[Opening EXERCISE PASSAGE section]
Office occupier market

  • Office attendance levels have continued to increase as many organisations implement more structured return-to-office policies. While hybrid working remains embedded across many sectors, a growing number of employers are encouraging greater in-office presence to support collaboration, productivity and corporate culture. As a result, the provision of high-quality office space remains an important component of recruitment, retention and staff wellbeing strategies.
  • Occupier demand is focused on buildings that are sustainable and energy efficient, as occupiers try to meet their ESG aspirations. This is being accelerated by the next round of tightening of MEES regulations, with a minimum EPC rating of C currently expected to take effect from April 2028.
  • In many key city centre markets, a constrained volume of office development since the pandemic relative to grade A demand means there is now a considerable shortage of prime supply. This is particularly true in central London districts such as Mayfair and St James’s, which have a long-standing undersupply due to their inbuilt physical and planning constraints. But even the core City of London, which is more able to accommodate large-scale high-rise schemes, is now running low on quality floor space.
  • In addition to the shortfall of immediately available space, there are only limited options to lease buildings currently under construction. A high number of pre-lettings, in reaction to low immediately available stock, have taken much of the potentially available new supply out of the market.
  • We are seeing continued strong demand for serviced and co-working provision from established businesses that wish to lease short-term space, pending a move to longer-term conventional office space. This trend is being accentuated by the uncertain global economic outlook.
  • The Q4 2025 RICS UK Commercial Property Survey reports office occupier demand stayed in negative territory at -5%, down from -4% in Q3. While this indicates a softening in sentiment, the reading remains far less severe than the heavily negative balances recorded immediately after the pandemic.
  • Prime rental levels have proved highly resilient, reflecting the supply / demand imbalances for quality stock. Recent development schemes have set new benchmarks in several central London districts and regional city centre markets.
  • According to the MSCI Monthly Index, average annual rental value growth for all UK offices stood at 3.1% in February 2026, easing slightly from the peak of 3.5% recorded in December, but remaining above the levels observed earlier in 2025.
[Closing EXERCISE PASSAGE section]
[Opening DATA section]
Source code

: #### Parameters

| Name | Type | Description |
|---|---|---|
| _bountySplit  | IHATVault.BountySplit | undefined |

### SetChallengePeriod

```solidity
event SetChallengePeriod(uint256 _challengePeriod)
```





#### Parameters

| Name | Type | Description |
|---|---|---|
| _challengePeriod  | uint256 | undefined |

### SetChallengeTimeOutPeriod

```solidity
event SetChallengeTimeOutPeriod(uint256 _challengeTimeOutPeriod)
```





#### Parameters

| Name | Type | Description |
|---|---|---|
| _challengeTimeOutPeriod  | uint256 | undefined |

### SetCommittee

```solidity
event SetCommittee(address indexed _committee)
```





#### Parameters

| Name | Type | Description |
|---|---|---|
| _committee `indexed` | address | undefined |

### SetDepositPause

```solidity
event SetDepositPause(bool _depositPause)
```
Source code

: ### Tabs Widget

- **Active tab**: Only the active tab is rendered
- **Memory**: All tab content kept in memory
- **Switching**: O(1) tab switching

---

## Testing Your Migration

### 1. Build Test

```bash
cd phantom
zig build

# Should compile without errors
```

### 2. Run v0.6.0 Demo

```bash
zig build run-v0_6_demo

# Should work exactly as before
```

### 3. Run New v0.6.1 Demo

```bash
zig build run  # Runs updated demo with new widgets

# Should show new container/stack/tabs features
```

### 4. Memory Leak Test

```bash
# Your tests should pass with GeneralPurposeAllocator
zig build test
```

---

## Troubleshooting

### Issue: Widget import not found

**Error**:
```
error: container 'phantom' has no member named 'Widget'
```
[Closing DATA section]
EXERCISE TASKS:
a) In the office occupier market text, from when is a minimum EPC rating of C expected to take effect?
b) Reproduce the office occupier market text, starting at "Office occupier market" and ending at "from April 2028.".

PER-TASK ANSWERS:
a) April 2028

b)
Office occupier market

  • Office attendance levels have continued to increase as many organisations implement more structured return-to-office policies. While hybrid working remains embedded across many sectors, a growing number of employers are encouraging greater in-office presence to support collaboration, productivity and corporate culture. As a result, the provision of high-quality office space remains an important component of recruitment, retention and staff wellbeing strategies.
  • Occupier demand is focused on buildings that are sustainable and energy efficient, as occupiers try to meet their ESG aspirations. This is being accelerated by the next round of tightening of MEES regulations, with a minimum EPC rating of C currently expected to take effect from April 2028.